YOUR INSTRUCTIONS:
Rewrite the lines of every row below as a single numbered list, leaving out any blank lines.

Text data extracted from pages
┌──

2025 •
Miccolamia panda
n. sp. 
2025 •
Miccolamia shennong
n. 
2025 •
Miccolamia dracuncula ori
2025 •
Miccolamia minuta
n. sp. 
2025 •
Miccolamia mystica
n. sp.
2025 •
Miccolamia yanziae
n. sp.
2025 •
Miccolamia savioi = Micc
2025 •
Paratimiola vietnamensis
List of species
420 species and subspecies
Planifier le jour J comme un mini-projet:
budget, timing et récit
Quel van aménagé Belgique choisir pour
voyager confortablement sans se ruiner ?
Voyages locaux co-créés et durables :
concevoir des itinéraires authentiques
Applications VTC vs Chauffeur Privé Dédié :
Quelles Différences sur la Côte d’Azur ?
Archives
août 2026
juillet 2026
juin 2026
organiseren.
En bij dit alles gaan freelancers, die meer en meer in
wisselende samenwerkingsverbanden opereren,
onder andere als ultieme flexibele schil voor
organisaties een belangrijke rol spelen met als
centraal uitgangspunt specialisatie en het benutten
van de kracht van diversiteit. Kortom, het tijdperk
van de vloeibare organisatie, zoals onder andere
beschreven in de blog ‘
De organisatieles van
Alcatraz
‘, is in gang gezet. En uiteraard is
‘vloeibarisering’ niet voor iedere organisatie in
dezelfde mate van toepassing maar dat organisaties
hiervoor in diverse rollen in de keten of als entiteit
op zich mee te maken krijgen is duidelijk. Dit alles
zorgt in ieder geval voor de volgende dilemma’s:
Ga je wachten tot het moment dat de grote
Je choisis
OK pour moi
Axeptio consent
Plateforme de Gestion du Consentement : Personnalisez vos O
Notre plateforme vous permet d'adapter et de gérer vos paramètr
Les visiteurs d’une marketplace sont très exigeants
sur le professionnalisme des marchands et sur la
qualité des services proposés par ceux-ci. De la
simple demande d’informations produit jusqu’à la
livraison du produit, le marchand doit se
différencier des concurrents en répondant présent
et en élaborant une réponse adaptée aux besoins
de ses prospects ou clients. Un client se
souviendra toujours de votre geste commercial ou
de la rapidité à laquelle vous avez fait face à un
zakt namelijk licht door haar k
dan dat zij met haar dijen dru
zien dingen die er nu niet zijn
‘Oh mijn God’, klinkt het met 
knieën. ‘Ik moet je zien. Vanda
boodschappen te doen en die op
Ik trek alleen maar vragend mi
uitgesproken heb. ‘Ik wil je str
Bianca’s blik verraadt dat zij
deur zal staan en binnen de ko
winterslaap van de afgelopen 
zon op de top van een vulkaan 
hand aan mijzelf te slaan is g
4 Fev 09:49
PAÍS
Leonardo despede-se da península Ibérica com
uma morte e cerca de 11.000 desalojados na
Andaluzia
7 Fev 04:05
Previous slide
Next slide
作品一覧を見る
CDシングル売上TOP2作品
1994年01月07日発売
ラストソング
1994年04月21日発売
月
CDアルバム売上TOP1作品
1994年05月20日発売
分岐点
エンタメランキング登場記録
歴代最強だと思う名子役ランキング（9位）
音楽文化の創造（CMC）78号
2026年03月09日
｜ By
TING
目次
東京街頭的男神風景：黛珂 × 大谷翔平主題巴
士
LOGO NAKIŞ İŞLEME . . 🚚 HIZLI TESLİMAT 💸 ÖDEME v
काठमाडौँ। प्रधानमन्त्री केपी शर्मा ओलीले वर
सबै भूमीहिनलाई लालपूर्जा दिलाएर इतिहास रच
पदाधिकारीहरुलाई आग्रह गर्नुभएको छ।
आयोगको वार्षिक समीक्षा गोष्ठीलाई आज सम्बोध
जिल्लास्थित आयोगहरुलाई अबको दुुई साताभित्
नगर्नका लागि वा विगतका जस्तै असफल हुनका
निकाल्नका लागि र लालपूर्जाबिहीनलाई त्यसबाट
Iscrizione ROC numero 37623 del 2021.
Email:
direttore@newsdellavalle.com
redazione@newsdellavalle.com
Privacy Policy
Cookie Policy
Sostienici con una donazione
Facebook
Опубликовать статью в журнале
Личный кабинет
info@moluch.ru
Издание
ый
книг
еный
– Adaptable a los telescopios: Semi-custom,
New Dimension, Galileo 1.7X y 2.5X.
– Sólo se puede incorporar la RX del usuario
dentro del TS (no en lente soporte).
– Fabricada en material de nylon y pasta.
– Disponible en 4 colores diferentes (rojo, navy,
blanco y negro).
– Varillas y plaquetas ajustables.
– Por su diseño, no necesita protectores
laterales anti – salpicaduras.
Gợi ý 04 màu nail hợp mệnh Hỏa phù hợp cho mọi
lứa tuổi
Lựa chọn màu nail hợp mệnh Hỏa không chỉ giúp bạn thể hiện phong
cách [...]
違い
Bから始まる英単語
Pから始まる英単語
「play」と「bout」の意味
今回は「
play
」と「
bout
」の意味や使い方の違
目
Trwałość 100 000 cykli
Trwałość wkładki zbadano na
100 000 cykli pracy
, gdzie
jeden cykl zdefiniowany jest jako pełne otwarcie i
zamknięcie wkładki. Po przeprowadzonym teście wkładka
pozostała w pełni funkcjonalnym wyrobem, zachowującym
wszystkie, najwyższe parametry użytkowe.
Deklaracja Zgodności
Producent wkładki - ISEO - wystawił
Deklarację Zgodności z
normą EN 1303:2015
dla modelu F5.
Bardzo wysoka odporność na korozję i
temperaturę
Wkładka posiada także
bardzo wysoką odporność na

└──

RESULT:
1. 2025 •
2. Miccolamia panda
3. n. sp. 
4. 2025 •
5. Miccolamia shennong
6. n. 
7. 2025 •
8. Miccolamia dracuncula ori
9. 2025 •
10. Miccolamia minuta
11. n. sp. 
12. 2025 •
13. Miccolamia mystica
14. n. sp.
15. 2025 •
16. Miccolamia yanziae
17. n. sp.
18. 2025 •
19. Miccolamia savioi = Micc
20. 2025 •
21. Paratimiola vietnamensis
22. List of species
23. 420 species and subspecies
24. Planifier le jour J comme un mini-projet:
25. budget, timing et récit
26. Quel van aménagé Belgique choisir pour
27. voyager confortablement sans se ruiner ?
28. Voyages locaux co-créés et durables :
29. concevoir des itinéraires authentiques
30. Applications VTC vs Chauffeur Privé Dédié :
31. Quelles Différences sur la Côte d’Azur ?
32. Archives
33. août 2026
34. juillet 2026
35. juin 2026
36. organiseren.
37. En bij dit alles gaan freelancers, die meer en meer in
38. wisselende samenwerkingsverbanden opereren,
39. onder andere als ultieme flexibele schil voor
40. organisaties een belangrijke rol spelen met als
41. centraal uitgangspunt specialisatie en het benutten
42. van de kracht van diversiteit. Kortom, het tijdperk
43. van de vloeibare organisatie, zoals onder andere
44. beschreven in de blog ‘
45. De organisatieles van
46. Alcatraz
47. ‘, is in gang gezet. En uiteraard is
48. ‘vloeibarisering’ niet voor iedere organisatie in
49. dezelfde mate van toepassing maar dat organisaties
50. hiervoor in diverse rollen in de keten of als entiteit
51. op zich mee te maken krijgen is duidelijk. Dit alles
52. zorgt in ieder geval voor de volgende dilemma’s:
53. Ga je wachten tot het moment dat de grote
54. Je choisis
55. OK pour moi
56. Axeptio consent
57. Plateforme de Gestion du Consentement : Personnalisez vos O
58. Notre plateforme vous permet d'adapter et de gérer vos paramètr
59. Les visiteurs d’une marketplace sont très exigeants
60. sur le professionnalisme des marchands et sur la
61. qualité des services proposés par ceux-ci. De la
62. simple demande d’informations produit jusqu’à la
63. livraison du produit, le marchand doit se
64. différencier des concurrents en répondant présent
65. et en élaborant une réponse adaptée aux besoins
66. de ses prospects ou clients. Un client se
67. souviendra toujours de votre geste commercial ou
68. de la rapidité à laquelle vous avez fait face à un
69. zakt namelijk licht door haar k
70. dan dat zij met haar dijen dru
71. zien dingen die er nu niet zijn
72. ‘Oh mijn God’, klinkt het met 
73. knieën. ‘Ik moet je zien. Vanda
74. boodschappen te doen en die op
75. Ik trek alleen maar vragend mi
76. uitgesproken heb. ‘Ik wil je str
77. Bianca’s blik verraadt dat zij
78. deur zal staan en binnen de ko
79. winterslaap van de afgelopen 
80. zon op de top van een vulkaan 
81. hand aan mijzelf te slaan is g
82. 4 Fev 09:49
83. PAÍS
84. Leonardo despede-se da península Ibérica com
85. uma morte e cerca de 11.000 desalojados na
86. Andaluzia
87. 7 Fev 04:05
88. Previous slide
89. Next slide
90. 作品一覧を見る
91. CDシングル売上TOP2作品
92. 1994年01月07日発売
93. ラストソング
94. 1994年04月21日発売
95. 月
96. CDアルバム売上TOP1作品
97. 1994年05月20日発売
98. 分岐点
99. エンタメランキング登場記録
100. 歴代最強だと思う名子役ランキング（9位）
101. 音楽文化の創造（CMC）78号
102. 2026年03月09日
103. ｜ By
104. TING
105. 目次
106. 東京街頭的男神風景：黛珂 × 大谷翔平主題巴
107. 士
108. LOGO NAKIŞ İŞLEME . . 🚚 HIZLI TESLİMAT 💸 ÖDEME v
109. काठमाडौँ। प्रधानमन्त्री केपी शर्मा ओलीले वर
110. सबै भूमीहिनलाई लालपूर्जा दिलाएर इतिहास रच
111. पदाधिकारीहरुलाई आग्रह गर्नुभएको छ।
112. आयोगको वार्षिक समीक्षा गोष्ठीलाई आज सम्बोध
113. जिल्लास्थित आयोगहरुलाई अबको दुुई साताभित्
114. नगर्नका लागि वा विगतका जस्तै असफल हुनका
115. निकाल्नका लागि र लालपूर्जाबिहीनलाई त्यसबाट
116. Iscrizione ROC numero 37623 del 2021.
117. Email:
118. direttore@newsdellavalle.com
119. redazione@newsdellavalle.com
120. Privacy Policy
121. Cookie Policy
122. Sostienici con una donazione
123. Facebook
124. Опубликовать статью в журнале
125. Личный кабинет
126. info@moluch.ru
127. Издание
128. ый
129. книг
130. еный
131. – Adaptable a los telescopios: Semi-custom,
132. New Dimension, Galileo 1.7X y 2.5X.
133. – Sólo se puede incorporar la RX del usuario
134. dentro del TS (no en lente soporte).
135. – Fabricada en material de nylon y pasta.
136. – Disponible en 4 colores diferentes (rojo, navy,
137. blanco y negro).
138. – Varillas y plaquetas ajustables.
139. – Por su diseño, no necesita protectores
140. laterales anti – salpicaduras.
141. Gợi ý 04 màu nail hợp mệnh Hỏa phù hợp cho mọi
142. lứa tuổi
143. Lựa chọn màu nail hợp mệnh Hỏa không chỉ giúp bạn thể hiện phong
144. cách [...]
145. 違い
146. Bから始まる英単語
147. Pから始まる英単語
148. 「play」と「bout」の意味
149. 今回は「
150. play
151. 」と「
152. bout
153. 」の意味や使い方の違
154. 目
155. Trwałość 100 000 cykli
156. Trwałość wkładki zbadano na
157. 100 000 cykli pracy
158. , gdzie
159. jeden cykl zdefiniowany jest jako pełne otwarcie i
160. zamknięcie wkładki. Po przeprowadzonym teście wkładka
161. pozostała w pełni funkcjonalnym wyrobem, zachowującym
162. wszystkie, najwyższe parametry użytkowe.
163. Deklaracja Zgodności
164. Producent wkładki - ISEO - wystawił
165. Deklarację Zgodności z
166. normą EN 1303:2015
167. dla modelu F5.
168. Bardzo wysoka odporność na korozję i
169. temperaturę
170. Wkładka posiada także
171. bardzo wysoką odporność na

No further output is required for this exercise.